Hey D, the link doesn't work. If you don't want to buy it let me know!


----------



## Tank316 (May 27, 2003)

*heres a cool pic!!!*


----------



## Dero (May 27, 2003)

*Re: heres a cool pic!!!*



> _*Originally posted by Tank316 *_


I hate those land sharks!!!
Always have to be on the look out for ANYTHING while riding...
Good one Tank!!
 
You riding yet????


----------



## Dero (May 27, 2003)

Ok...Da Cannondale Super V900,not the Raven Super V900...
Just came back from a short ride,WOW,what a diff!!!
Dis 2X boing boing is simply awesome!!!
Today I brought the bike to my wrench and he said it's a good deal,he would pay up to another $200.00 and it's still worth it.
So,DG,sorry bro,I'm buying it...It's too good af a deal to turn down!!!


----------



## Dero (May 27, 2003)

This is the part I LOVE!!!!!!!
Da pivot point is in GREAT shape,I'm told by my wrench...No leaks on either sus!!!BONUS!!!


----------



## Dero (May 27, 2003)

A closer look at the rear sus...


----------



## Dero (May 27, 2003)

This is where the alteration will happen...
Tires are going( rear is a semi slick,not good for me) the front one is used...Panaracers XC Fire are going on.
Change of pedals,I might put my clipless on it(not sure yet)or just some flats!!!
There...That's it for now...
See my MOJO on the floor,MY BABY!!!!


----------



## I Are Baboon (May 29, 2003)

Dero, that is one FUNKY looking bike!  How much does that beast weigh?  How do you like the FS feel?  



Congrats!!!


----------



## Dero (May 29, 2003)

It looks heavy but IT's NOT!!!!Aluminium and carbon fibers frame.
I went out for a ride on some trails around my place and the bike came alive...Nice thing is that I can lock the front fork (on the fly)which is nice fo rclimbing,less bobbing!!!
But I like it !!!
Might keep it fo rthe summer and then this winter,sell the two bikes and get a newer,better one for next season!!!
Last night I had the clipless on it,tonight I will put my XC FIRE on it...the semi slick SUCKS BIG TIME!!!!
Overall,I like it....!!!


----------



## Tboy (May 29, 2003)

> _*Originally posted by Dero *_
> This is where the alteration will happen...
> Tires are going( rear is a semi slick,not good for me) the front one is used...Panaracers XC Fire are going on.
> Change of pedals,I might put my clipless on it(not sure yet)or just some flats!!!
> ...




Love the bike rack  


Those cannondales  used to be popular around here... most of the people I know sold them and got Kona's 

I rode my buddies when he had his,  It seemed that I was allways about to go over the bars on it.  The geometry was to far forward for me.  A smooth ride non-the-less.  my friend had gotten his down to 24.5lbs when he had it...

congrats dude


----------



## Tboy (May 29, 2003)

forgot to mention...  I rode this weekend.  Twice    I didn't need a HRM to tell me I was really pushing it.  We rode the first 6 miles at race pace.  I think he was trying to kill me  

It has been while since I have done that.


----------



## sawheet (May 29, 2003)

> _*Originally posted by Dero *_
> This is where the alteration will happen...
> Tires are going( rear is a semi slick,not good for me) the front one is used...Panaracers XC Fire are going on.
> Change of pedals,I might put my clipless on it(not sure yet)or just some flats!!!
> ...


----------



## Dero (May 29, 2003)

He,he... it does doesn't it???
No that's my basement,an oooooooold house,next year it will considered a heritage house,(100 years old) 

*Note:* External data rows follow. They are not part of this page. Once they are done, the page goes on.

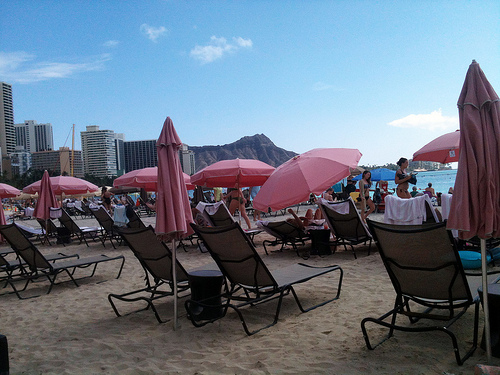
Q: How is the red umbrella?
A: Open.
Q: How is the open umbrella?
A: Red.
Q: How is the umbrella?
A: Closed.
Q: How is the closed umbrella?
A: Red.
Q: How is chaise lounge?
A: Vacant.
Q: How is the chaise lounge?
A: Black.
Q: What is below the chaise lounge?
A: White sand.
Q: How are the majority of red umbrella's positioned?
A: Open.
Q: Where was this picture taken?
A: Beach.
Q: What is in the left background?
A: Buildings.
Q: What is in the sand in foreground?
A: Footprints.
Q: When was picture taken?
A: Afternoon.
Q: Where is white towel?
A: Back of right lounge chair.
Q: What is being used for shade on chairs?
A: Umbrellas.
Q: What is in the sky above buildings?
A: Small clouds.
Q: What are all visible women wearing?
A: Bathing suits.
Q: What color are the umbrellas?
A: Red.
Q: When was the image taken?
A: Daytime.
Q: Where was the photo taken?
A: At the beach.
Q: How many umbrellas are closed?
A: 3.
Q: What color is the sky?
A: Blue.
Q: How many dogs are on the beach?
A: 0.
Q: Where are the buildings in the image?
A: On the left.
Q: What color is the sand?
A: Tan.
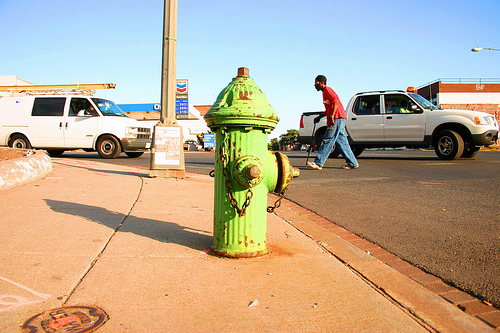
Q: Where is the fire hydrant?
A: On a sidewalk.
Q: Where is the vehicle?
A: On a street.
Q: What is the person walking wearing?
A: A red shirt.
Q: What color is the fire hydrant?
A: Green.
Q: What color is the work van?
A: White.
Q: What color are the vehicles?
A: White.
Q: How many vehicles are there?
A: Two.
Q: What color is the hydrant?
A: Green.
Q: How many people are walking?
A: One.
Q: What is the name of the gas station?
A: Chevron.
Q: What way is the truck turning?
A: Right.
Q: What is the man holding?
A: Cane.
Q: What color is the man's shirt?
A: Orange.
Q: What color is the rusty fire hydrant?
A: Green.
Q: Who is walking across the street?
A: A man.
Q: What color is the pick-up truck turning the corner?
A: White.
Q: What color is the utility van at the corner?
A: White.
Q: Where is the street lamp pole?
A: On the corner.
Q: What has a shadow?
A: The fire hydrant.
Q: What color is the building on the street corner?
A: Brown.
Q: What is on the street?
A: Cars.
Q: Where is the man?
A: On the street.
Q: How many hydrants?
A: 1.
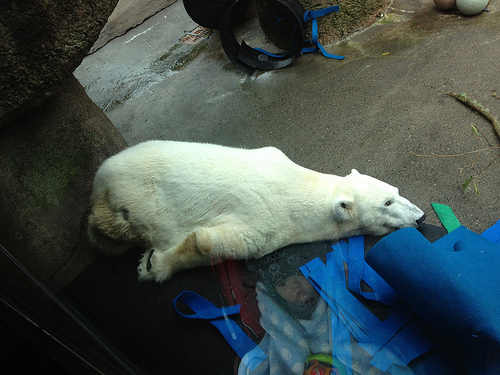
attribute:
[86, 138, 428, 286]
bear — white, big, laying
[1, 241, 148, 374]
wood — brown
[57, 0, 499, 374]
ground — scarred, hard, stone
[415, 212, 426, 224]
nose — black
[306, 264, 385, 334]
paper — blue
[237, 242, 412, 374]
child — reflected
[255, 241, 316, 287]
bandana — patterned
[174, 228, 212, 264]
spot — dark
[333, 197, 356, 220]
ear — small, white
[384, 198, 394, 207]
eye — black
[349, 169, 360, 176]
ear — white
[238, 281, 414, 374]
blanket — blue, white, polka dotted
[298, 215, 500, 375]
fabric — blue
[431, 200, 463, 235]
fabric — green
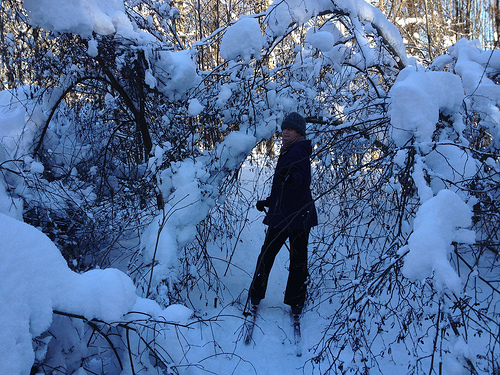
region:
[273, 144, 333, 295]
the jacket is black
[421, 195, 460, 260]
the snow is on the tree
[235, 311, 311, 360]
the skis are on the snow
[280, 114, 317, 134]
the marvin is grey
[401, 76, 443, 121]
the snow is white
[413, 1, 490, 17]
sky is blue in the background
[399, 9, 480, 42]
the branches are brown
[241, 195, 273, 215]
she has black gloves on hand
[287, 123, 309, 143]
her hair is brown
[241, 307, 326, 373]
the skis are covered with snow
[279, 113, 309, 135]
skier has grey hat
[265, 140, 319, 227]
skier has black jacket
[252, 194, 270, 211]
skier has black gloves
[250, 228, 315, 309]
skier wearing black ski pants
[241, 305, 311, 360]
skier has two skis on feet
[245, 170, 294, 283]
skier has two ski poles in hands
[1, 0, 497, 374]
snow is on the bushes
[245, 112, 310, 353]
skier is looking behind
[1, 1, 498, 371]
there are many bushes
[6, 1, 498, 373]
bushes are blocking skier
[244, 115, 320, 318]
This is the girl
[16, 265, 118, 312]
This is white snow.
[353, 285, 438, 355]
These are black branches.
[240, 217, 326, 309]
These are black pants.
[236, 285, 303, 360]
These are skis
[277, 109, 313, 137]
This is a hat.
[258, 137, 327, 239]
This is a jacket.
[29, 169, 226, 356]
These are snow covered branches.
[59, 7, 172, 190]
This is a dead tree.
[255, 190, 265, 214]
This is a hand.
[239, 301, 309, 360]
a pair of black skis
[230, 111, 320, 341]
a skier on the path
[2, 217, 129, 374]
a big batch of snow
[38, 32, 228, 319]
snowy tree branches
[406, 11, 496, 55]
brown tree branches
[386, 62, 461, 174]
another batch of snow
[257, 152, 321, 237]
a blue jacket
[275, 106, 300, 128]
a wool hat on the person's head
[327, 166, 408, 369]
tree branches hanging from a tree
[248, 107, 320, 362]
a skiier on the trail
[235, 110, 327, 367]
a woman on a snowy trail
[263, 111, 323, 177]
the woman is looking behind her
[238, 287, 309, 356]
the woman is on skis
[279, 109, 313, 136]
the woman has a hat on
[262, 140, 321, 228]
the woman is wearing a jacket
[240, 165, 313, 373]
the trail is covered in snow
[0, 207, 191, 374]
a branch laden with snow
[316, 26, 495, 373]
the woman is surrounded by branches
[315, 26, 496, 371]
the branches have snow on them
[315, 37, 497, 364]
the snow bends the branches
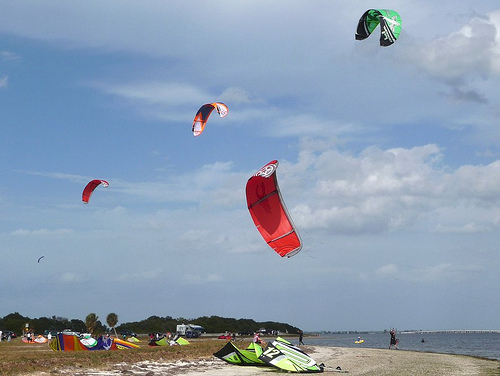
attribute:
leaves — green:
[91, 300, 118, 349]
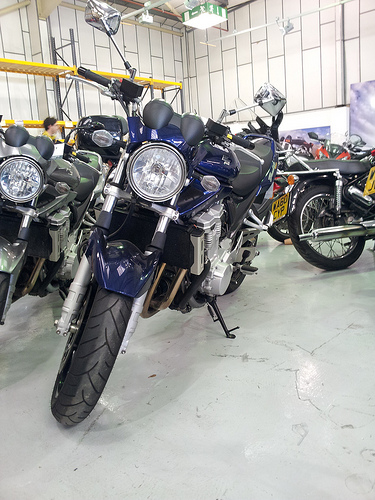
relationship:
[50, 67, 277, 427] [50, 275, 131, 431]
motorcycle has a tire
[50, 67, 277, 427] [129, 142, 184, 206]
motorcycle has a headlight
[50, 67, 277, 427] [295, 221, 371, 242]
motorcycle has a muffler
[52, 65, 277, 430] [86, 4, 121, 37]
bike has a mirror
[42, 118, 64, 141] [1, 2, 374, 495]
man in shop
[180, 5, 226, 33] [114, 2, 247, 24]
light on ceiling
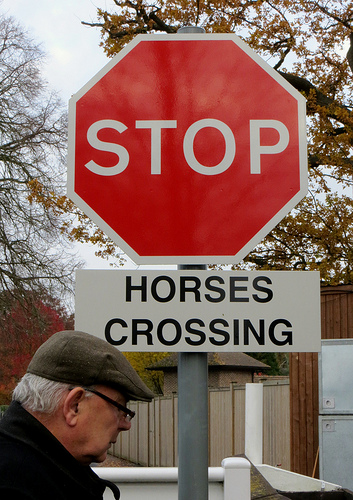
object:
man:
[0, 329, 156, 500]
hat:
[25, 328, 158, 402]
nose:
[119, 415, 130, 432]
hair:
[12, 372, 97, 410]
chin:
[96, 446, 108, 462]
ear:
[62, 385, 85, 426]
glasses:
[68, 386, 135, 424]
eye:
[111, 404, 126, 417]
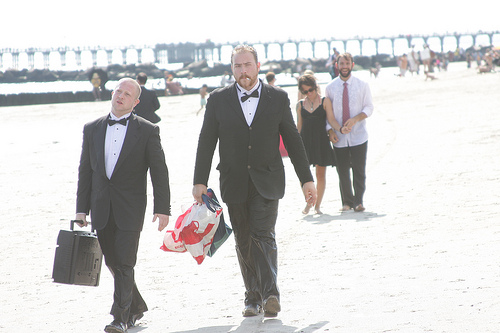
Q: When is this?
A: Daytime.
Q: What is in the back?
A: Bridge.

The geometry sure is different from my Kona,but you get use to it!!!    :bounce: :bounce:


----------



## sawheet (May 29, 2003)

So how many young boys are buried under that bike dero?


----------



## Dero (May 29, 2003)

> _*Originally posted by sawheet *_
> So how many young boys are buried under that bike dero?


   
None since 1980,
prior to dat...I could not tell ya!!!
 asshole!!!


----------



## sawheet (May 29, 2003)

Just kidding dero lighten up


----------



## Tboy (May 30, 2003)

> _*Originally posted by sawheet *_
> Just kidding dero lighten up




Ya gotta remember... Some of our jokes don't work across the border.


----------



## Dero (May 30, 2003)

Sorry,I was light,lacking of a smilling smilly...


----------



## sawheet (May 30, 2003)

Dero lacking a smily, thats like sally Struthers lacking a sandwich!, cool bro  RIDE ON


----------



## Dero (May 30, 2003)

I will,I will...I just finished replacing the brakes on the C'Dale,changed the tires,cleaned it up,added my bar ends and I'm ready for a ride!!!
Ta-ta!!!


----------



## Dero (May 31, 2003)

What a diff the tires made!!!WOW,I'm gonna have some fun with this bike this summer!!!


----------



## sawheet (Jun 1, 2003)

I need to go get some new rubber this week, goind on two week rock climbing and mountain biking road trip starting June 10th!!!


----------



## Dero (Jun 1, 2003)

What kind of rubber do you use???
Just curious,I use Panaracer XC PRO the one with the kevlar bead.
Been using those for three seasons and I'm happy with them!!!


----------



## Tboy (Jun 1, 2003)

> _*Originally posted by Dero *_
> What kind of rubber do you use???
> Just curious,I use Panaracer XC PRO the one with the kevlar bead.
> Been using those for three seasons and I'm happy with them!!!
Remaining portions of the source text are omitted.